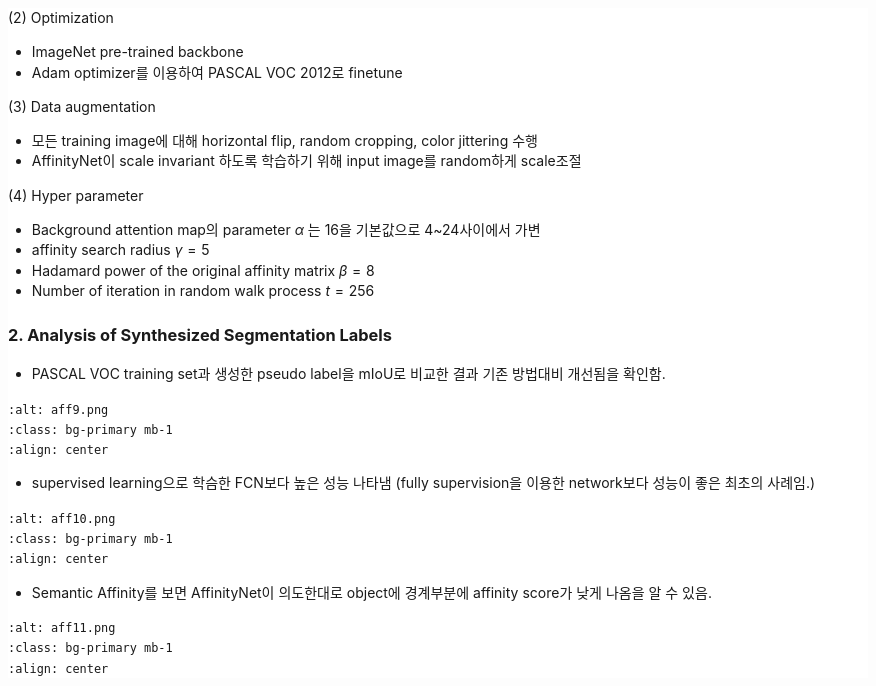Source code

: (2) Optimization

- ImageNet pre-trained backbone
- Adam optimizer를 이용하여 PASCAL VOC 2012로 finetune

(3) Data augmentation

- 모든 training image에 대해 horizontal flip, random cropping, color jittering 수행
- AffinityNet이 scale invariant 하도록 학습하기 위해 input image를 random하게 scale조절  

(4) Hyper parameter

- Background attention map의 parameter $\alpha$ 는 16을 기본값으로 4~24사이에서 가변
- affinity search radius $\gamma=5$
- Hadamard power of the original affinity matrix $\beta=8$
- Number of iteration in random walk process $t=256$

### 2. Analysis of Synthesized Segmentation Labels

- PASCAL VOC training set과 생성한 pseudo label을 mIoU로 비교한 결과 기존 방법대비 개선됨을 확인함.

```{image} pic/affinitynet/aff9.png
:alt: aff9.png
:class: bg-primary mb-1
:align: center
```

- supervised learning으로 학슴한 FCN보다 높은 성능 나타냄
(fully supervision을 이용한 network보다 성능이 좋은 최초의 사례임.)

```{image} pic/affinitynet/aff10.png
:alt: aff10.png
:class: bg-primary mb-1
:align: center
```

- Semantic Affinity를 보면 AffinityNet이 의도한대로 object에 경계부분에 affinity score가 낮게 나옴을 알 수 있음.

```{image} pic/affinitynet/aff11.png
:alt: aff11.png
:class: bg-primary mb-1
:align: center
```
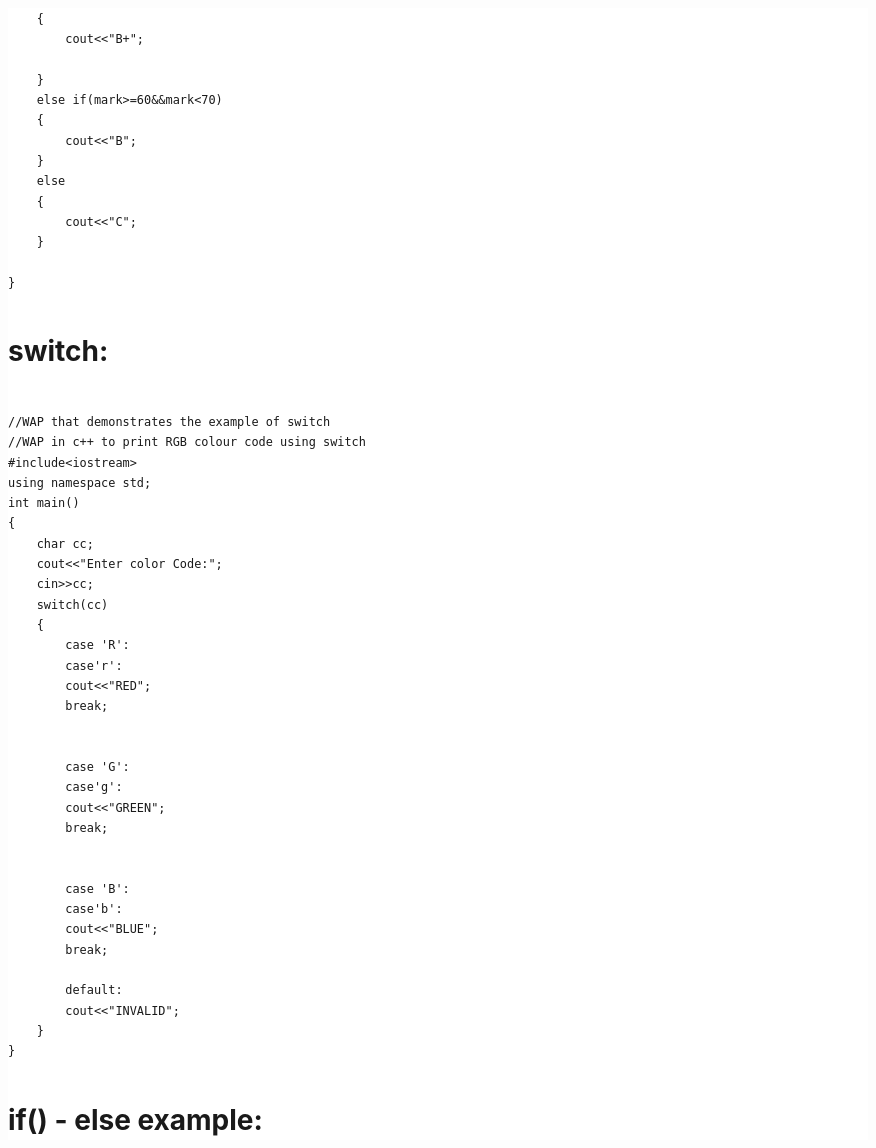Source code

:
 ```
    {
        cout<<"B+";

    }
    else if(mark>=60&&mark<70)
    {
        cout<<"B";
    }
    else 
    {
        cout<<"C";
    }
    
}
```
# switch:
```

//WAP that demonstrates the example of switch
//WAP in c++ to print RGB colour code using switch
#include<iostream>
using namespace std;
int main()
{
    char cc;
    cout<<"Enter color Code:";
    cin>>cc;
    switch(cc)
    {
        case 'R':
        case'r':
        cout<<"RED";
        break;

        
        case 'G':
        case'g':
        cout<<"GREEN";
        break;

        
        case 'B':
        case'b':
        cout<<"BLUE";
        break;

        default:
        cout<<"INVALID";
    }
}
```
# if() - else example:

------------------------

§ **ABOUT THIS EXERCISE**:
Show each line in the entries that holds the string "PASCAL".

§ **EXPECTED ANSWER**:
- Adam optimizer를 이용하여 PASCAL VOC 2012로 finetune
- PASCAL VOC training set과 생성한 pseudo label을 mIoU로 비교한 결과 기존 방법대비 개선됨을 확인함.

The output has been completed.